(Saved entries)

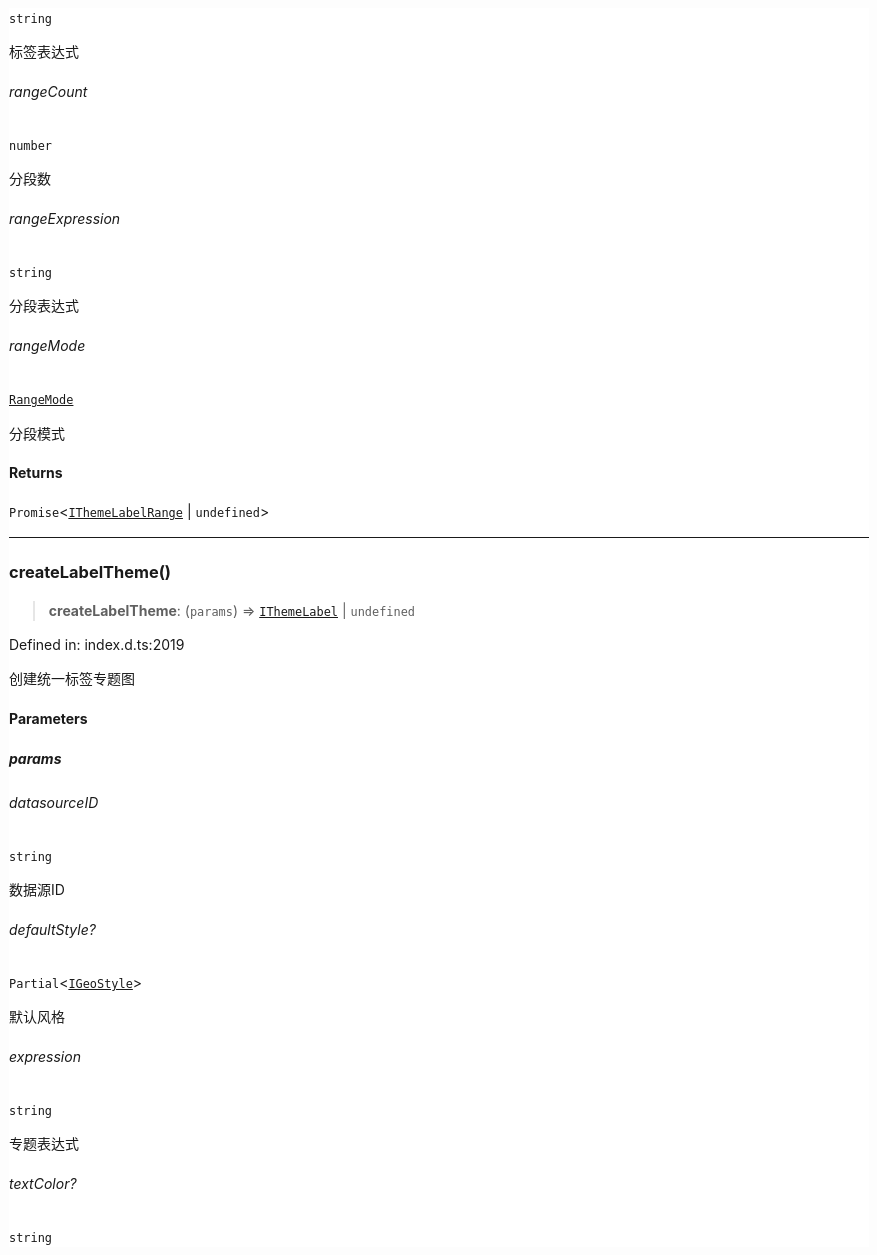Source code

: `string`

标签表达式

###### rangeCount

`number`

分段数

###### rangeExpression

`string`

分段表达式

###### rangeMode

[`RangeMode`](../enumerations/RangeMode.md)

分段模式

#### Returns

`Promise`\<[`IThemeLabelRange`](../interfaces/IThemeLabelRange.md) \| `undefined`\>

***

### createLabelTheme()

> **createLabelTheme**: (`params`) => [`IThemeLabel`](../interfaces/IThemeLabel.md) \| `undefined`

Defined in: index.d.ts:2019

创建统一标签专题图

#### Parameters

##### params

###### datasourceID

`string`

数据源ID

###### defaultStyle?

`Partial`\<[`IGeoStyle`](IGeoStyle.md)\>

默认风格

###### expression

`string`

专题表达式

###### textColor?

`string`
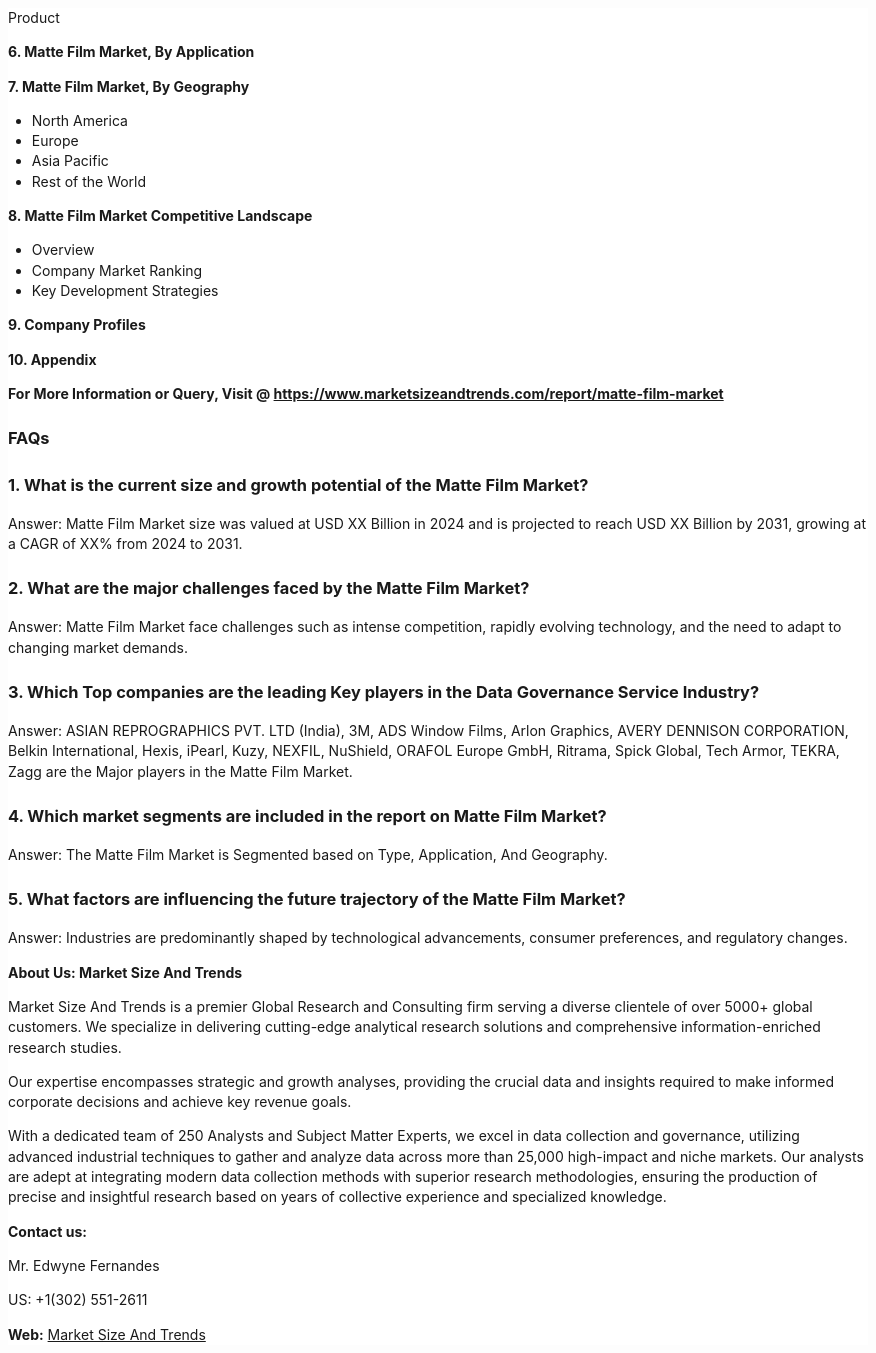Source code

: Product</span></strong></p></div><div class="" data-test-id=""><p><strong><span class="">6. Matte Film Market, By Application</span></strong></p></div><div class="" data-test-id=""><p><strong><span class="">7. Matte Film Market, By Geography</span></strong></p></div><div class="" data-test-id=""><ul><li><span class="">North America</span></li><li><span class="">Europe</span></li><li><span class="">Asia Pacific</span></li><li><span class="">Rest of the World</span></li></ul></div><div class="" data-test-id=""><p><strong><span class="">8. Matte Film Market Competitive Landscape</span></strong></p></div><div class="" data-test-id=""><ul><li><span class="">Overview</span></li><li><span class="">Company Market Ranking</span></li><li><span class="">Key Development Strategies</span></li></ul></div><div class="" data-test-id=""><p><strong><span class="">9. Company Profiles</span></strong></p></div><div class="" data-test-id=""><p><strong><span class="">10. Appendix</span></strong></p></div><div class="" data-test-id=""><p><strong><span class="">For More Information or Query, Visit @ <a href="https://www.marketsizeandtrends.com/report/matte-film-market" target="_blank">https://www.marketsizeandtrends.com/report/matte-film-market</a></span></strong></p></div><div class="" data-test-id=""><div class="article-main__content" data-test-id="publishing-text-block"><h3><strong><span class="">FAQs</span></strong></h3></div><div class="article-main__content" data-test-id="publishing-text-block"><h3><span class="">1. What is the current size and growth potential of the Matte Film Market?</span></h3></div><div class="article-main__content" data-test-id="publishing-text-block"><p><span class="font-[700]">Answer</span><span class="">: Matte Film Market size was valued at USD XX Billion in 2024 and is projected to reach USD XX Billion by 2031, growing at a CAGR of XX% from 2024 to 2031.</span></p></div><div class="article-main__content" data-test-id="publishing-text-block"><h3><span class="">2. What are the major challenges faced by the Matte Film Market?</span></h3></div><div class="article-main__content" data-test-id="publishing-text-block"><p><span class="font-[700]">Answer</span><span class="">: Matte Film Market face challenges such as intense competition, rapidly evolving technology, and the need to adapt to changing market demands.</span></p></div><div class="article-main__content" data-test-id="publishing-text-block"><h3><span class="">3. Which Top companies are the leading Key players in the Data Governance Service Industry?</span></h3></div><div class="article-main__content" data-test-id="publishing-text-block"><p><span class="font-[700]">Answer</span><span class="">: ASIAN REPROGRAPHICS PVT. LTD (India), 3M, ADS Window Films, Arlon Graphics, AVERY DENNISON CORPORATION, Belkin International, Hexis, iPearl, Kuzy, NEXFIL, NuShield, ORAFOL Europe GmbH, Ritrama, Spick Global, Tech Armor, TEKRA, Zagg are the Major players in the Matte Film Market.</span></p></div><div class="article-main__content" data-test-id="publishing-text-block"><h3><span class="">4. Which market segments are included in the report on Matte Film Market?</span></h3></div><div class="article-main__content" data-test-id="publishing-text-block"><p><span class="font-[700]">Answer</span><span class="">: The Matte Film Market is Segmented based on Type, Application, And Geography.</span></p></div><div class="article-main__content" data-test-id="publishing-text-block"><h3><span class="">5. What factors are influencing the future trajectory of the Matte Film Market?</span></h3></div><div class="article-main__content" data-test-id="publishing-text-block"><p><span class="font-[700]">Answer:</span><span class="">&nbsp;Industries are predominantly shaped by technological advancements, consumer preferences, and regulatory changes.</span></p></div><p><strong><span class="">About Us: Market Size And Trends</span></strong></p></div><div class="" data-test-id=""><p><span class="">Market Size And Trends is a premier Global Research and Consulting firm serving a diverse clientele of over 5000+ global customers. We specialize in delivering cutting-edge analytical research solutions and comprehensive information-enriched research studies.</span></p></div><div class="" data-test-id=""><p><span class="">Our expertise encompasses strategic and growth analyses, providing the crucial data and insights required to make informed corporate decisions and achieve key revenue goals.</span></p></div><div class="" data-test-id=""><p><span class="">With a dedicated team of 250 Analysts and Subject Matter Experts, we excel in data collection and governance, utilizing advanced industrial techniques to gather and analyze data across more than 25,000 high-impact and niche markets. Our analysts are adept at integrating modern data collection methods with superior research methodologies, ensuring the production of precise and insightful research based on years of collective experience and specialized knowledge.</span></p></div><div class="" data-test-id=""><p><strong><span class="">Contact us:</span></strong></p></div><div class="" data-test-id=""><p><span class="">Mr. Edwyne Fernandes</span></p></div><div class="" data-test-id=""><p><span class="">US: +1(302) 551-2611<br /></span></p><p><span class=""><strong>Web:</strong> <a href="https://www.marketsizeandtrends.com/" target="_blank">Market Size And Trends</a></span></p></div>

**Task directions**
Go through the records above, find every line with the word "undefined", and list those lines.

**Solution to this problem**
`Promise`\<[`IThemeLabelRange`](../interfaces/IThemeLabelRange.md) \| `undefined`\>
> **createLabelTheme**: (`params`) => [`IThemeLabel`](../interfaces/IThemeLabel.md) \| `undefined`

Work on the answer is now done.